Rabbi Rick Jacobs, President of the Union for Reform Judaism, spoke to Jewish Insider‘s Jacob Kornbluh about AIPAC’s bipartisan message and reacted to Netanyahu’s speech on Tuesday.

“I was actually very encouraged and was heartened by the genuine bipartisanship that the APAC leaders put on the main plenary stage. Howard Kohr’s speech on Sunday night, I thought, was both courageous and truthful. I think that sometimes ‘bipartisan’ is a slogan, but I saw and heard substantive voices affirming the diversity of Jewish views,” Jacobs said at the conclusion of the annual gathering. “I thought that was very positive and I really commend the APAC leadership on a stage that could have been very divisive. They were able to put forward a very effective way to galvanize a very divided community.”

On Netanyahu’s speech: “To be honest, there was a very large piece of the speech that was missing – the genuine issues that really have divided the United States Jewry from Israel. To talk about shared values is very important, but it’s not a talking point, it’s a practice. A leader has the responsibility to also talk about what’s challenging, and Jews in Diaspora are still waiting to feel more intensely that they matter too, not just to the prime minister but to the state of Israel. I believe that could have been an important additional element to the speech.”

On Friedman’s apparent dig at J Street: “That is exactly what is unhelpful. David Friedman’s job as the U.S. ambassador to Israel is to galvanize the pro-Israel community. The anti-Israel community is real. We know them. We fight them intensely. And I think to mistake friends of Israel, people who are pro-Israel for enemies of Israel is such a flawed and unhelpful approach.”

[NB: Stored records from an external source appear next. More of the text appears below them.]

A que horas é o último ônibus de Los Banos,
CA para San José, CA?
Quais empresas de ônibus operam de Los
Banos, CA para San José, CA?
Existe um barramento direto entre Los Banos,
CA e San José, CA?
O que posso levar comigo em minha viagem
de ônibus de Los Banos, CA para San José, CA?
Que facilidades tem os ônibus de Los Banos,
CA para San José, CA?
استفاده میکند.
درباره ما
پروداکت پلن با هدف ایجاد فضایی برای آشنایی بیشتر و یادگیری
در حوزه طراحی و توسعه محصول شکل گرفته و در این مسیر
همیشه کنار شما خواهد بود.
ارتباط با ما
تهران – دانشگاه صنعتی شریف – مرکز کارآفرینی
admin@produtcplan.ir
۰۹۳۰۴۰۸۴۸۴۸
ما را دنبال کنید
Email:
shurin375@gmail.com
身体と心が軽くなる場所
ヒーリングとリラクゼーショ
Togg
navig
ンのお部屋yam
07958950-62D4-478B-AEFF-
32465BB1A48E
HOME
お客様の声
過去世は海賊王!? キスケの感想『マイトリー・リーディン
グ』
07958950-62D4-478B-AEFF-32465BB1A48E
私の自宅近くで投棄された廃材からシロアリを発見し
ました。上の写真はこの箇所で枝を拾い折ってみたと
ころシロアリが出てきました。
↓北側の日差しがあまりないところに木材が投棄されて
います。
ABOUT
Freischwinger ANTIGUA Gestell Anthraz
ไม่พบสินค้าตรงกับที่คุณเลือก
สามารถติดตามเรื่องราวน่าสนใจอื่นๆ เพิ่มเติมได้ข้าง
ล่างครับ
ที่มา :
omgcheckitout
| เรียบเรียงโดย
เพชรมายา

On Naftali Bennett remarks about U.S. Jewry: “First of all, I appreciate that the mutual responsibility exists between the diaspora and Israel, but frankly, we’re not a community that’s fading and we don’t need Israel to strengthen our Jewish identity. In many ways, we can strengthen Israelis’ Jewish identity and we do it all the time. It’s a shared project. So, I appreciate the concern. I think it’s genuine concern, but it is, I think, a consistent narrative among the Israeli cabinet and the government that the Jewish community is not vibrant and strong. We bring members of Knesset here. They see our community up close and they come to a deeper appreciation about us.”